I haven’t even told you about Thanksgiving. The main thing about it is that Dad didn’t get to come home. He said he had to work, and that if he didn’t come home for Thanksgiving he’d get to come home for an extra two days at Christmas. I thought he’d come home early because Mom is in the hospital, but he said on the telephone that he couldn’t be of any help to her while she was in there, so he might as well work. I wish he had come home to see her. Used to be when she got a headache, he would make her stretch out on the couch and put her head in his lap. He’d rub her head until she said it felt better, then he’d lean down and kiss her on each closed eye, and after that she’d be well. She said he had a magic touch. And now he won’t even come see her when she’s in the hospital.

He is supposed to be here in two weeks. I am looking forward to seeing him, but for some reason I am dreading it, too. I don’t know why, and it makes me feel bad to say that. But it’s the truth.

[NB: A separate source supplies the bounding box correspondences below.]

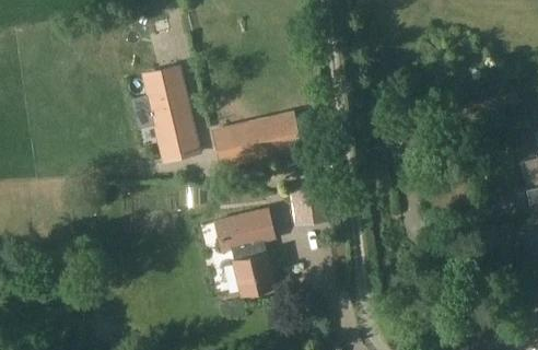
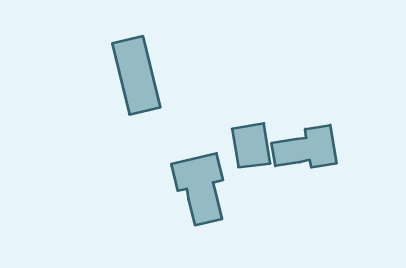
building: [213,113,301,170] -> none
building: none -> [272,125,336,167]

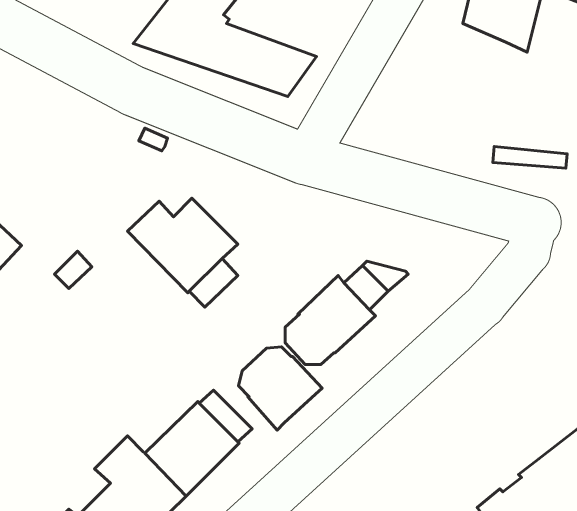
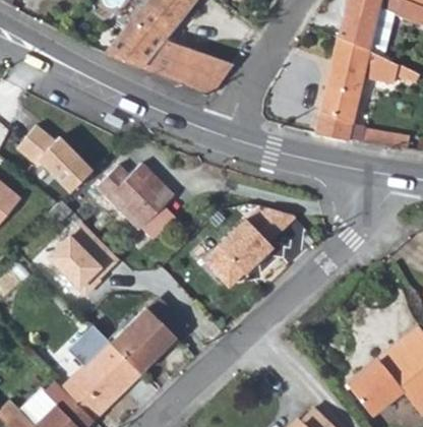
building: none -> [313,40,395,141]
building: none -> [18,125,98,195]
building: none -> [50,225,120,298]
building: [239,347,322,430] -> none

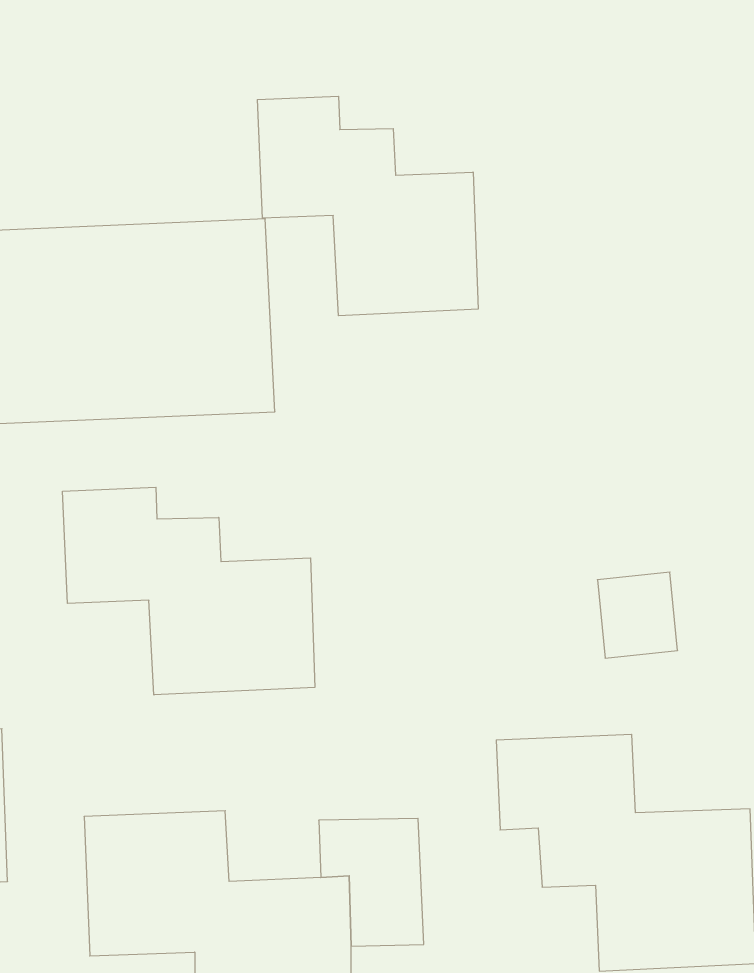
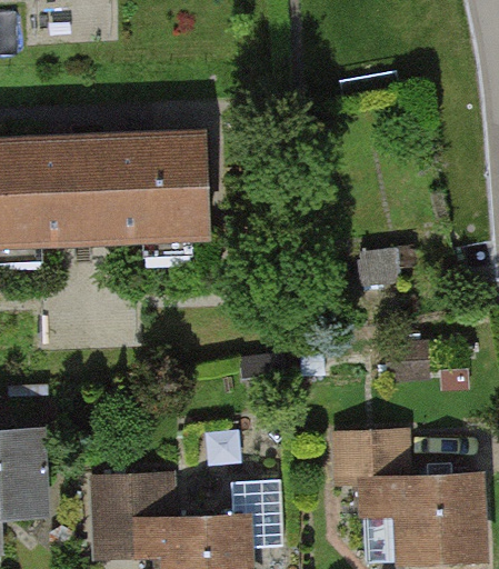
building: [257,96,478,316] -> none
building: [63,487,315,695] -> none

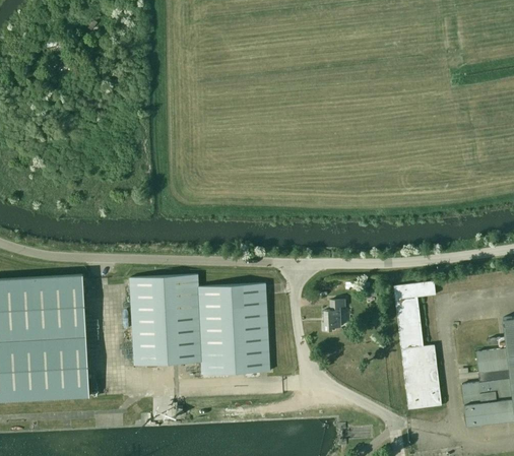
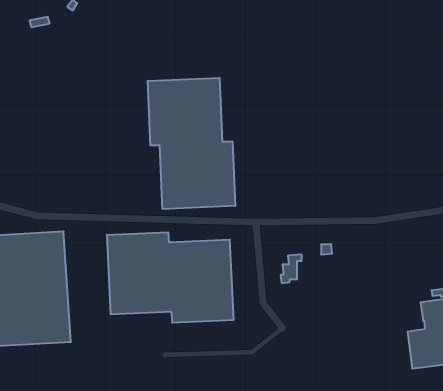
building: none -> [148,78,235,209]
building: [393,281,441,409] -> none

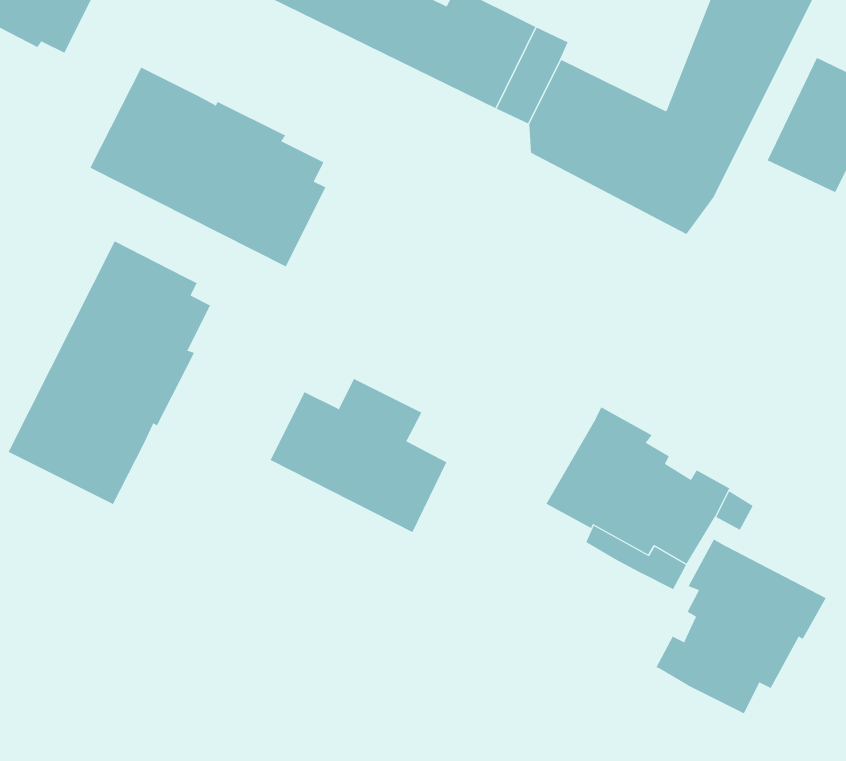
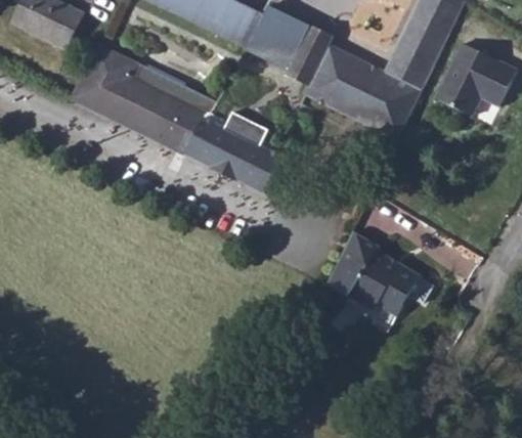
building: [8,241,211,505] -> none
building: [270,378,447,533] -> [180,111,275,193]
building: [655,538,826,714] -> none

I’ve been meaning to ask you, how come you always write out GANDHIJI instead of just GANDHI? In our world civ book is is spelled Gandhi.

I liked your thankful list. I would do one but I’m in a weird mood. I’ve been kind of sad ever since Mom got put in the hospital. But one thing I am thankful for is knowing you. I’ll write you sooner next time. Please forgive me for taking so long. Write me as soon as you can.

Sincerely yours,

River Dean Justice

P.S. The other thing is that they found some kind of chemicals in Lost Creek, so Mamaw has called the government about it. But they haven’t come out to check it yet. It makes me sick when I think about good little Lost Creek being polluted like that. I just hope that someday it’ll be clean again. Mamaw says we can’t fish there anymore because the bluegill are probably poison now. I hate to think about this.